Diário fake para os tempos modernos
O Diário de William Shakespeare
Cláudia Jardim, Diogo Bento, Sara & André e Sara Mealha
Teatro Praga
Pastiche, paródia, delírio supremo, O Diário de William Shakespeare é um livro que deixa adivinhar o riso e o prazer por trás da sua concepção. Como todos os bons gestos humorísticos, não é um riso vazio que sai destas páginas, nem é apenas riso: há alguma amargura em certas páginas deste diário fictício, sempre amparada pelo humor inteligente e os seus muitos recursos estilísticos. Há, além disso, uma capacidade acutilante de atravessar épocas, desmanchando a cronologia e aquela ideia de olhar para o passado como coisa já arrumada, empurrando a leitura para uma consciência sobre este estranho facto de estarmos sempre a antecipar o que já aconteceu e a errar onde já tínhamos aprendido.
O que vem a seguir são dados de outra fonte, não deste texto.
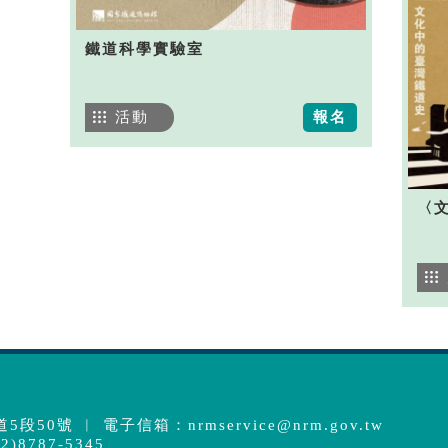
鐵道科學實驗室
活動
報名
〈
5段50號 ︱ 電子信箱：
nrmservice@nrm.gov.tw
)8787-5345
Seguindo-se à Trilogia Shakespeare, três espectáculos que o Teatro Praga levou à cena entre 2007 e 2021, este livro é um exercício que convoca o registo diarístico, mas igualmente uma reflexão sobre esta nossa contemporaneidade atravessada por redes sociais, queixas e murmúrios que se partilham com o mundo (mas que raramente conduzem a uma linha de pensamento a que se dê seguimento), comunicação instantânea à base de memes (eles próprios um pastiche) e emojis. Podia dizer-se que a inspiração começa no Diário de um Banana, o bestseller infanto-juvenil em vários volumes, mas essa é apenas uma das muitas rapinas de que se faz este volume. Tintim, os gatos e ratos de Art Spiegelman, vários quadros famosos da pintura ocidental, o Tio Patinhas ou o jogo Minecraft são mais do que referências nas páginas do suposto diário do bardo; o pastiche é assumido e exibido de modo explícito, tirando partido da multiplicidade de registos gráficos, visuais e narrativos que esta colagem alucinada de trabalhos alheios permite.
Com o pastiche sancionado pelas recentes versões legislativas em torno dos direitos autorais, Cláudia Jardim, Diogo Bento, a dupla Sara & André e Sara Mealha dão rédea solta ao conceito, mas não abdicam de manter uma linha sólida de alguma factualidade em torno da vida e da obra do criador de Romeu e Julieta. Que essa linha se vá desdobrando a par com especulações várias não faz, necessariamente, parte da paródia, decorrendo, isso sim, das muitas zonas cinzentas no que à biografia de Shakespeare diz respeito.
É com tudo isto que se constrói uma narrativa que pretende ser o diário de Shakespeare, primeiro um jovem (entediado e um pouco irritante, como é apanágio da condição etária), várias páginas mais tarde um actor/autor algo destrambelhado que vai pontuando o registo dos seus dias com umas tiradas mais ou menos profundas sobre a condição da prática artística, os parcos rendimentos que daí advêm ou as dificuldades de coordenar o ofício com a vida familiar, tudo isto com o poder político a interferir e com o público a nem sempre receber da melhor forma aquilo que se mostra no palco.
O gesto de inventar um diário para Shakespeare a partir de recursos, linguagem e tiques contemporâneos não é apenas gatilho para o humor, como poderia parecer à primeira vista, nem o humor é apenas risota. Num livro de difícil arrumação bibliográfica, tal é o peso do pastiche e tamanha a confusão de cronologias, o humor é divertimento, mas também ironia, sarcasmo, sobretudo modo de pensar sobre o mundo. E é confirmação de que os séculos vão arrastando consigo muitas mudanças, mas a natureza humana é molde difícil de alterar, tal como as relações do poder político com as artes e a dos artistas com a vida prática.